Chicken Tzatziki Twist

Thursday, January 31, 2013

From our skinny table to yours...

Here is a spin on one of our favorite appetizers! Tonight we are turning the traditional Greek tzatziki dip into a full meal, with our own twist of course :) Our version doubles, no triples the veggies and takes the flavor to a whole new level!  This dish is super healthy as the dip is simply made out of protein packed plain Greek yogurt and tons of chopped veggies and fresh herbs. That's it!  This is an easy one with barely any clean up. So let's get chopping so we can get dipping!

We start off by chopping all of our veggies into small chunks!  Our tzatziki consists of chopped cherry tomatoes, red and yellow pepper, cucumber, red onion, garlic and jalapeno.  Yum, skip the jalapeno of course if you aren't spice nuts like us!  We add another layer of flavor with freshly squeezed lemon juice, olive oil, vinegar and LOTS of fresh dill!  This dish tastes best when chilled so if you have the time chop early and let it rest in the fridge for a bit.

We serve this dish with grilled chicken and warm pita bread.  We grilled our chicken with garlic, lemon juice and fresh dill to complement our dip!  There are so many ways you can use this dip. This would be a great one to serve as an appetizer for a dinner party alongside chopped veggies and pita bread for dipping!
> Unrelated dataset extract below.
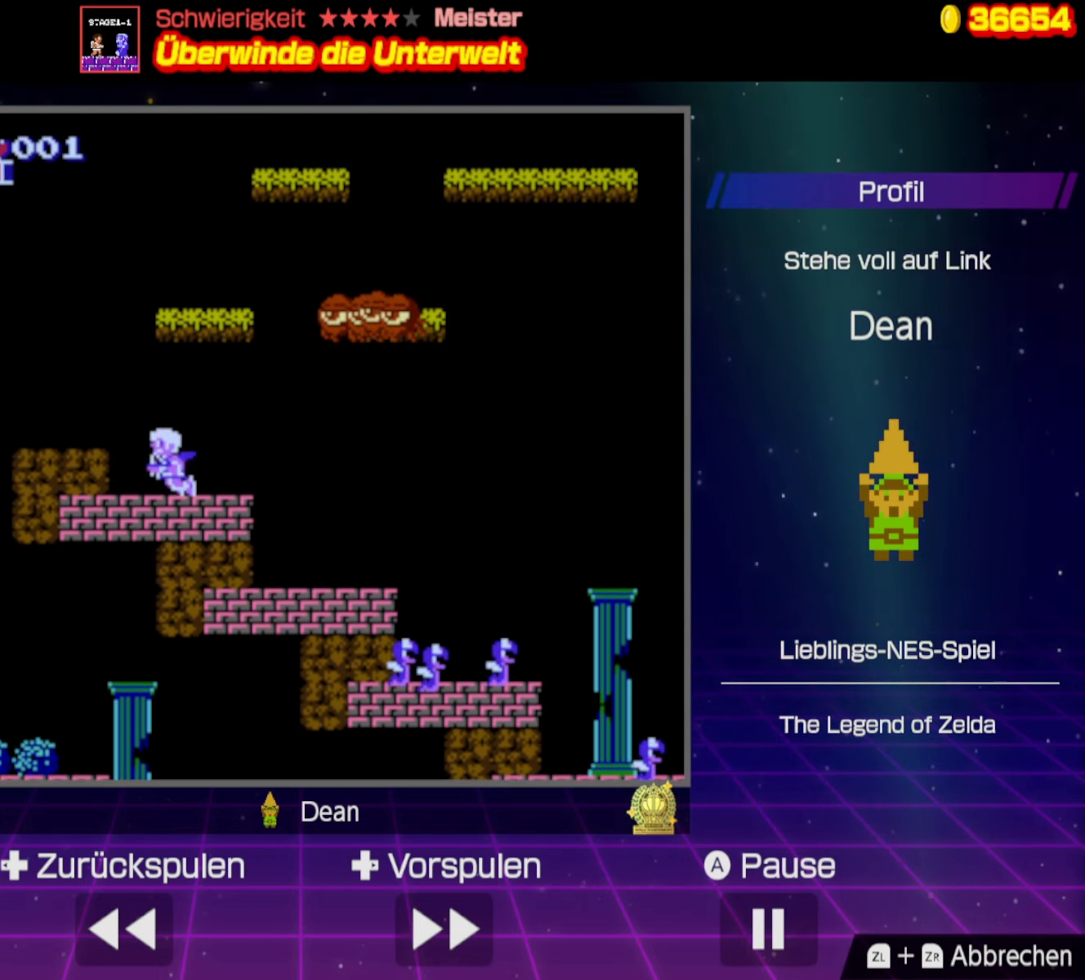
{"buttons": ["DPAD_RIGHT"], "events": [[17, "A", "up"], [183, "DPAD_LEFT", "up"], [317, "DPAD_RIGHT", "down"]]}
This would also make for a wonderful substitution for mayonnaise on any sandwich. But back to tonight's meal... make a small sandwich out of pita, grilled chicken and tzatziki or simply dip like us.  We love to dip :)
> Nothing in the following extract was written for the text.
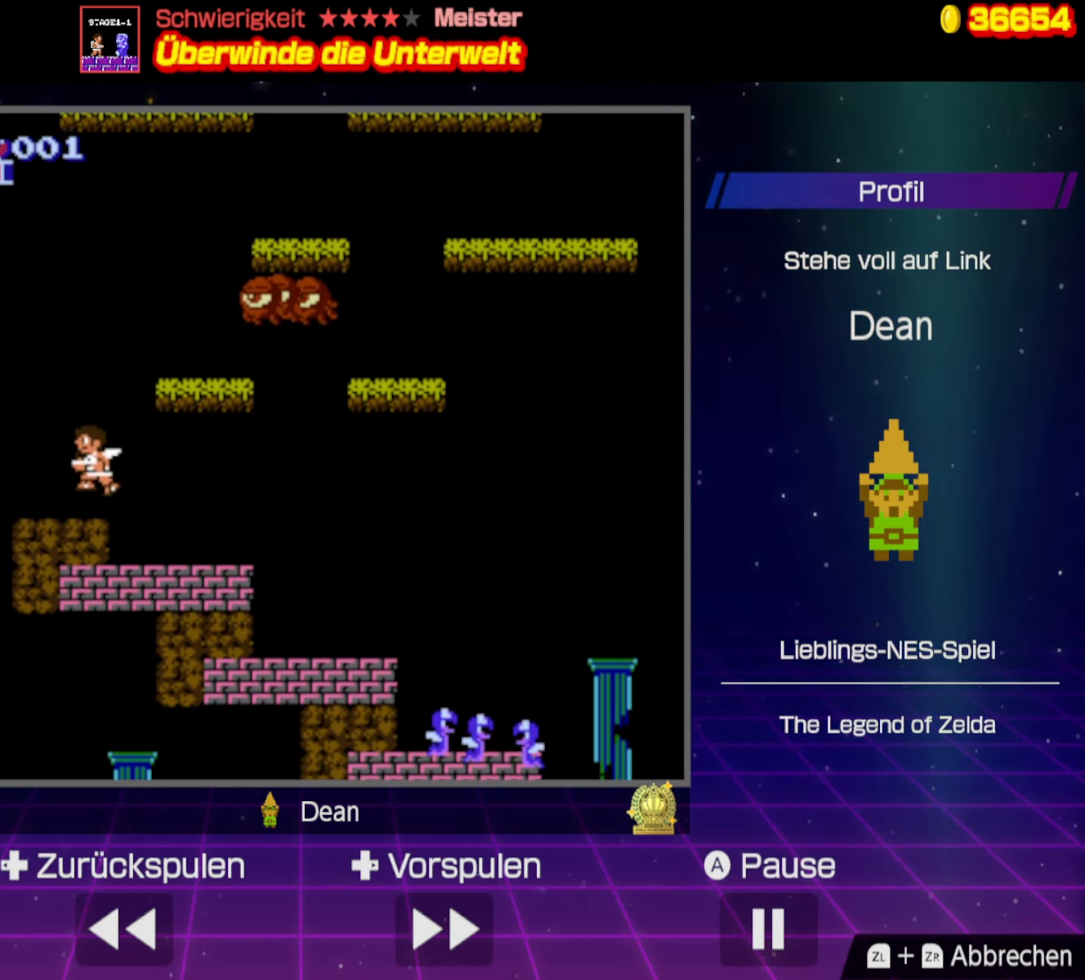
{"buttons": ["DPAD_RIGHT"], "events": [[67, "A", "down"], [467, "A", "up"]]}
Hope you enjoy this one :)

Chicken Tzatziki Twist
1 pound chicken breast
2 cups plain greek yogurt
Olive oil
4 cloves garlic
1 pint cherry tomatoes
1 cucumber
1 red pepper
1 yellow pepper
1 jalapeno
1 tsp red wine vinegar
lemon for juicing
handful fresh dill

Let's get cooking!
1.  Mince all garlic and jalapeno.  Chop cucumber and peppers into small chunks. Quarter cherry tomatoes.  Add 3/4 garlic (save a little to flavor chicken) and the rest of the ingredients to the greek yogurt.  Chop dill and add 3/4 of dill to yogurt dip.  Mix in 1 tsp olive oil, juice of 1/2 lemon, and vinegar.  Mix well and set aside in fridge to chill.
2.  Trim excess fat from chicken breast.  Cook chicken breast on medium heat in 1 tsp olive oil and the remaining garlic and dill.  Squeeze the juice from the remaining 1/2 lemon over top. Cook chicken for approx 7 minutes per side, or until cooked through.  Chicken should be white throughout. 
3.  Slice chicken horizontally when fully cooked and serve up with your chilled tzatziki sauce. Serve with warm pita bread if desired.